I don't know about Todd Gitlin, but I have no problem with characterizing Senator Obama's views on society, race, economics, and culture as much "better" and "wiser" than the naked appeal to fear and unreason that so typifies the collapsing campaigns of Senators You-Know-Her and John McBomb.
April 14, 2008 8:45 PM | Reply | Permalink
There's an enormous gulf of difference between flattering the rubes and simply not insulting them.
And, Mr. Gitlin, had your "revolution" succeeded in the 1960s, would American rubes have become your kulaks? ...Your sacrificial bulleyes and famine fodder?
April 14, 2008 6:56 PM | Reply | Permalink
As the Buddha put it: "You can't give offense to anyone unwilling to take it." The obverse implication of this truth applies as well: namely, that if someone wants very badly to take offense, they will do so and no one can stop them. No one can offend me because I won't let them -- and I expect the same attitude of forbearance from everyone else in a country that so loves to tout its own "freedoms" even while simultaneously denigrating any citizen who dares to take the Constitution's Bill of Rights seriously.
The self-styled "religious" right wing in America -- namely the Republican Party as presently constituted -- absolutely loves to wallow in its own self-created sense of anti-intellectual martyrdom. No one has to say a word, good or bad, to those with a permanent inferiority chip on their shoulder to trigger their enthusiastic umbrage-taking. My favorite case in point involves Democratic Party Congressman Jim McDermott of Washington State who "failed" to utter a prayerful "under GAWD" while reciting the nation's lickspittle Pledge of Subservience in Congress one day. His "failure" to SAY ANYTHING resulted in banner headlines the next day denouncing him for what he did NOT say!
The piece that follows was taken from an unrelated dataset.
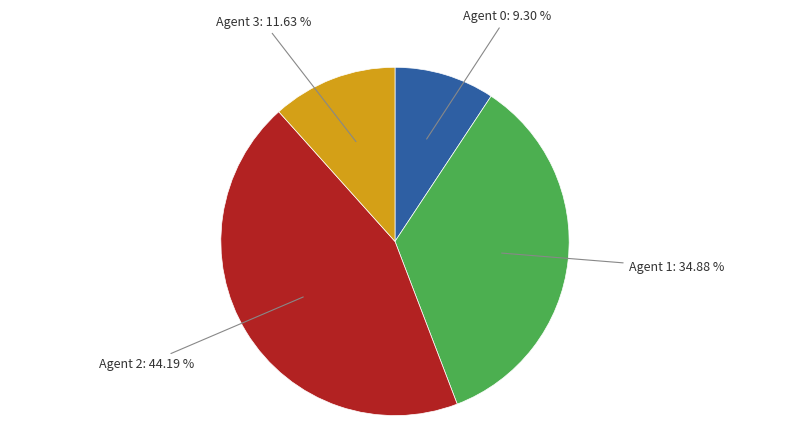

Does any single category account for the majority?

No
So, simply keeping one's mouth shut or one's suit clear of propaganda lapel symbolism or one's hands at one's sides during ritual, bootlicking, subservience-pledging at public gatherings -- all this doing nothing -- provides all the opportunity to TAKE offense that the perpetually repressed and embittered American conformist so loves and needs.
Like Congressman McDermott, I can well remember when the Republican Party drove religious prayer into the public schools in the 1950s. Thereafter I always thought of the odious authoritarian loyalty oath as The Eisenhower/McCarthy School Prayer. As a non-subscriber to Single Spook Animism, especially the political variety promulgated ruthlessly by the reactionary Republican Party, I've pretty much gone through life refusing to comply with demands that I ostentatiously verbalize publicly my willingness to accept orders in the future to do or not do something before even knowing the nature of the orders or the identity of whomever might take it upon themselves to issue me any.
In summary, then, if no one had ever coined the word "rube" as an intended insult to the Deputy Dubya Bush "ignorant and proud of it" voter, then those to whom the term applies would have invented it themselves and blamed someone else -- probably a "liberal" from "San Francisco" -- for doing so. The embittered American conformist, by whatever name, loves his own perceived "persecution" too much to ever let it go, and thus will assiduously locate offense and aggressively take it whenever prospects look promising and/or profitable.
Feeling bad an loving every minute of it has a technical, psychological name: "masochism." To the constipated conservative's incessant demand to "hurt me by calling me a 'rube,'" then, the truly sadistic liberal should always have at hand a ready response in the single word: "No."
April 15, 2008 6:22 AM | Reply | Permalink
Why can't McCain just select Hillary as his running mate now so they can be more effective in ganging up against Obama?